- Born: 1914 Johannesburg, Union of South Africa
- Died: 1942 (aged 27–28) Jerusalem, Mandatory Palestine
- Citizenship: South Africa Germany
- Education: Royal Friedrich Wilhelm University of Berlin University of the Witwatersrand Hebrew University of Jerusalem
- Employer: Harold Le Roith

= Kurt Jonas =

South African architect (1914–1942)

Kurt Jonas (1914–1942) was a German-South African architect. As a disciple of Modernist architecture, he was part of what Le Corbusier termed Le Groupe Transvaal, together with Harold Le Roith, Rex Distin Martienssen, John Fassler, Bernard Cooke, Duncan Howie, Monte Bryer and Roy Kantorowich. According to the architect and architectural historian, Clive Chipkin, Jonas was "aware of the need that the new architecture and fundamental social change in South Africa should be complimentary."
==Early life==
Jonas was born in Johannesburg in the Union of South Africa in 1914 to a German Jewish migrant parents. The family returned to Germany in 1918 and Jonas studied at the Lessing-Gymnasium in Frankfurt. He studied classics and later economics and law at the Royal Friedrich Wilhelm University of Berlin in Berlin. He returned with his family to South Africa in 1934 in the wake of Adolf Hitler's rise to power in Germany. In the same year he enrolled to study a Bachelor of Architecture at the University of the Witwatersrand in Johannesburg. Jonas later told Rusty Bernstein and Jock Isacowitz that he had been subject to antisemitism in Germany.

==Career==
As a fourth year student in the architecture school, he began to work for the architectural practice of Harold Le Roith. Their notable collaboration was the Modernist apartment building Radoma Court in Bellevue, an inner-city neighbourhood of Johannesburg. Jonas contributed design drawings to the project.

He was also chairman of the University of the Witwatersrand's Architectural Society. In 1937 he led the society's Congress and Exhibition of Abstract Art, which sought to "establish unity among all the arts, including architecture, in terms of an abstract aesthetic." In 1938 he organised the Town Planning Congress, with students creating designs for a model black township of 20, 000 residents. As part of the congress, Jonas and his student counterparts in Le Groupe Transvaal presented designs for a new business centre in Cape Town.
On the back of the model township exhibition, he collaborated on a thesis with Roy Kantorowich, Paul Harold Connell, Charles Irvine-Smith and Frans J. Wepener for a "high-rise" black township set in parklands.

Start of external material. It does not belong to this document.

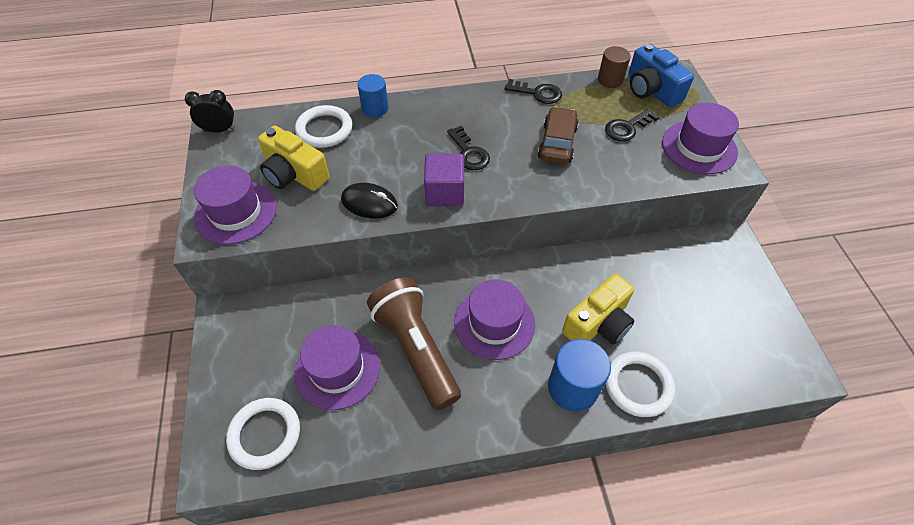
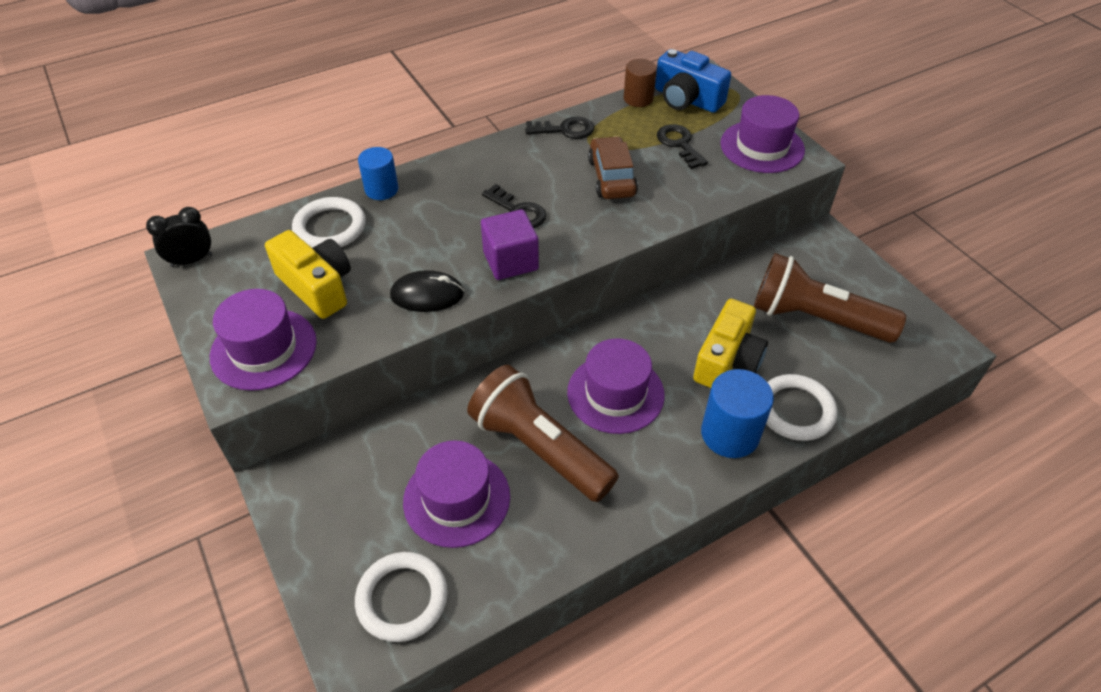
camera: 20 degrees left, 5 degrees down
yellow camera [258,126,330,191] -> yellow camera turned 150 degrees counterclockwise [265,230,351,319]
black key [605,108,659,141] -> black key turned 120 degrees clockwise [657,124,708,169]
none -> brown flashlight [754,253,906,343]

In addition he lectured at the university, providing extramural lectures on Marxism and public culture. He acted as a political mentor to his other students and was able to share his knowledge of housing rights, which he had studied in Berlin. Rusty Bernstein, an architecture student and later anti-apartheid activist, first learned through Jonas of "the invisible world of black workers and trade unions which existed on my own doorstep." Jonas had also belonged to the Zionist Socialist Party in South Africa, previously known as Tzeirei Zion.

In 1941 he moved to Jerusalem in Mandatory Palestine to study at the Hebrew University of Jerusalem. In August 1941, the Zionist Socialist Party held a reception in his honour, before his departure.

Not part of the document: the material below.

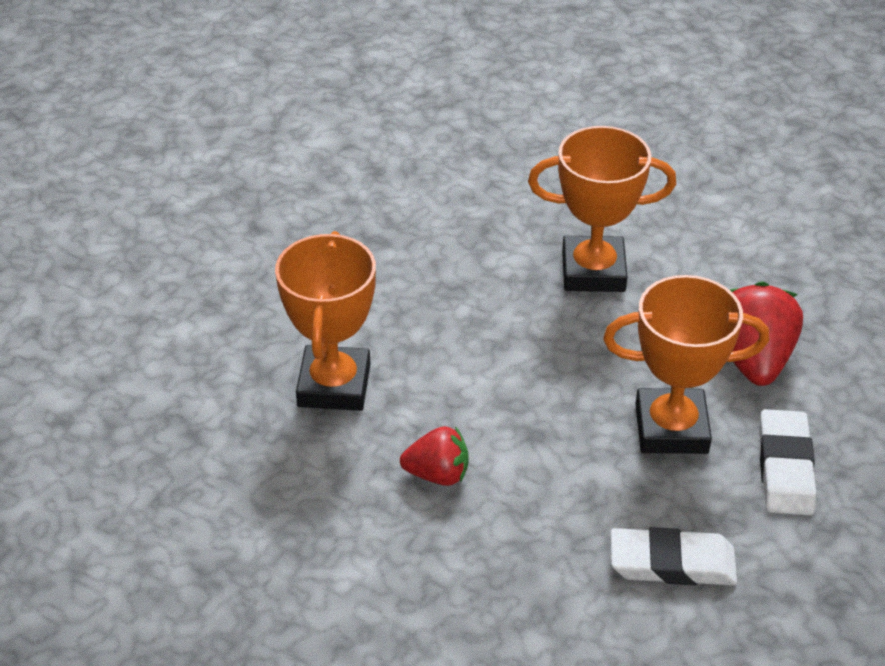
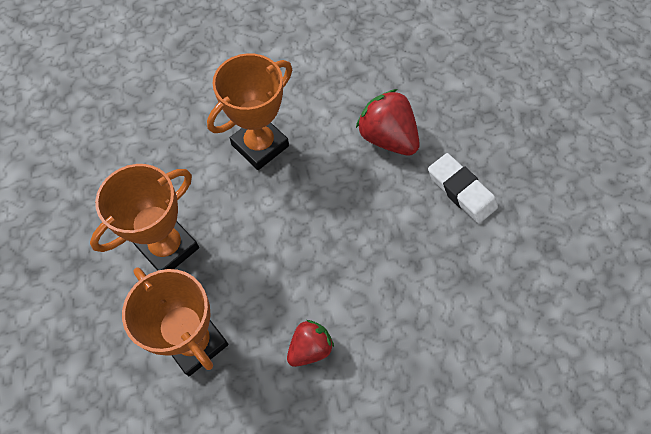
camera: 45 degrees left, 20 degrees up
orange trophy [603,275,769,454] -> orange trophy moved to [90,164,199,271]
white eraser [611,527,737,585] -> none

In 1942 he was awarded a South African government postgraduate research scholarship. He also published scholarly articles for the South African Architectural Record. An article for the record was quoted by Ayn Rand in her journal entry written on 7 December 1937.

==Death==
Jonas died at the age of 27 from a long illness in Jerusalem, Mandatory Palestine (present-day Israel) in 1942.